Seventeen Aki-Yurt families continue to live in fourteen mud huts on the
land where the camp once stood. They use the wooden floors from the removed
tents as firewood, as the authorities have cut all gas and electricity. They
receive daily threats from the authorities that the mud huts are illegal
and will be bulldozed in the near future. The authorities are offering no
alternative accommodation.
Human Rights Watch calls on the Russian government to stop pressuring internally
displaced persons into returning to Chechnya and to ensure that they continue
to enjoy protection and humanitarian assistance in accordance with international
law. It also urges the relevant international agencies involved in the region
to protest any measures that may endanger the lives and well-being of thousands
of internally displaced people residing in Ingushetia. Human Rights Watch
calls on the international community to send observers to Ingushetia to monitor
and report on the situation of the internally displaced persons.
Some recent cases of human rights violations in Chechnya
(documented by Human Rights Watch in late 2002):
· At 2:00 a.m. on December 11, a group of armed Russian soldiers who
arrived on an armored personnel carrier (APC) entered the Grozny home (Staropromyslovski
district) of Isa Abumuslim, a fifty-one-year-old engineer who was bedridden
with a broken leg, and took him away. Russian authorities in Grozny told
his wife the next day that they knew nothing about the case.
· On the evening of December 2, masked and armed men speaking unaccented
Russian took fifty-two-year-old Ramzan Gizikaev, an official with property
department of the pro-Moscow administration in Chechnya. They took him from
his home in Grozny's Lenin district, in the presence of his wife and children.
His relatives have made inquiries, but to no avail.
· On the night of November 14, armed men in camouflage speaking
unaccented Russian and armed with silencer guns, entered the Grozny (Staropromyslovski
district) home of fifty-two year old Haj-Mohammed Zainubdinov, a construction
official in the pro-Moscow office of the Mayor of Grozny.
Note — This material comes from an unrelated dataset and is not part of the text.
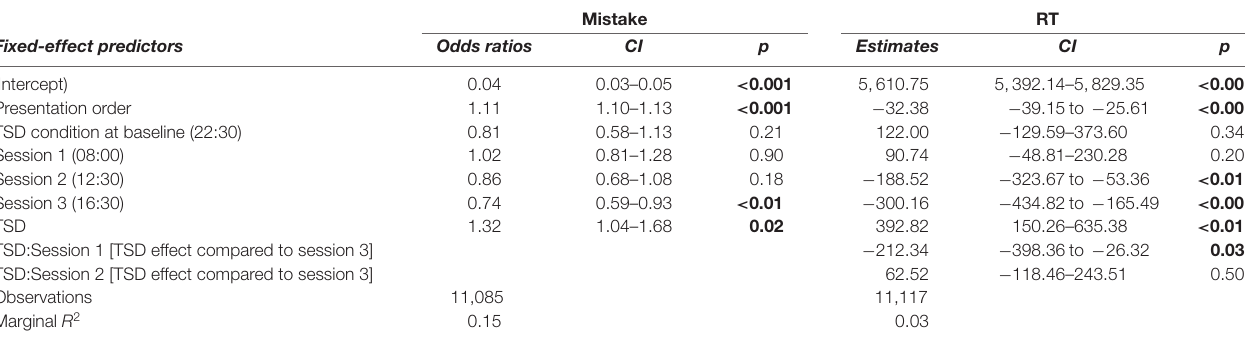
TABLE 2 | Arithmetic ability test performance predictions (odds ratios for making a mistake, and response times) based on sleep condition and time-of-day in the final mixed-effects model.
The soldiers took
Hoj-Mohammed away, and his dead body, bearing marks of execution, was
found in a nearby vegetable garden the next morning.
· On the morning of November 5, 2002, several Russian APCs entered
the village of Novye Atagi. Masked Russian forces detained five men:
Hamzan Debizov, 28;
Ahmad Kasumov, 23;
Mohammed Kasumov, 26;
Bislan Taisumov,19;
and a fifth male, 20.
Russian officials have provided the families with no information about the
fate of the men.
· On October 27, armed men in camouflage came to Grozny (Zavodskoi
district) home of fifty-two-year-old Baiant Imaeva. When Imaeva opened the
door for the men, they hit her repeatedly on the head with the butt of a
machine gun, knocking her unconscious. When she woke up, she found
they had taken away her twenty-three-year-old son, Rasul Imaev, who had lost
his right leg in an earlier shelling incident. When a female relative
inquired with the Russian Federal Security Service about Rasul’s fate, officials
told her that they could “make her disappear, just as her brother.” The family
has received no information about Rasul’s fate.
· On November 12, another group of armed men, evidently Russian soldiers,
came to Imaeva's house, ordered her and two female relatives into a backyard
shed, and blew up the main house with explosives. No explanation was
offered for the destruction of her home.
· At 4:30 a.m. on October 23, Russian forces on APCs arrested five
men in the village of Chechen-Aul:
Ali Magomadov, 36;
Umalt Abaiev, 21;
Ismail Umarov, 27;
Saipudin Shageriev, about 23;
Rustam Zubkhajiev, about 24.
The bodies of the five men, shot to death, were discovered on November
9 at a garbage dump in the Vinograd settlement of Grozny.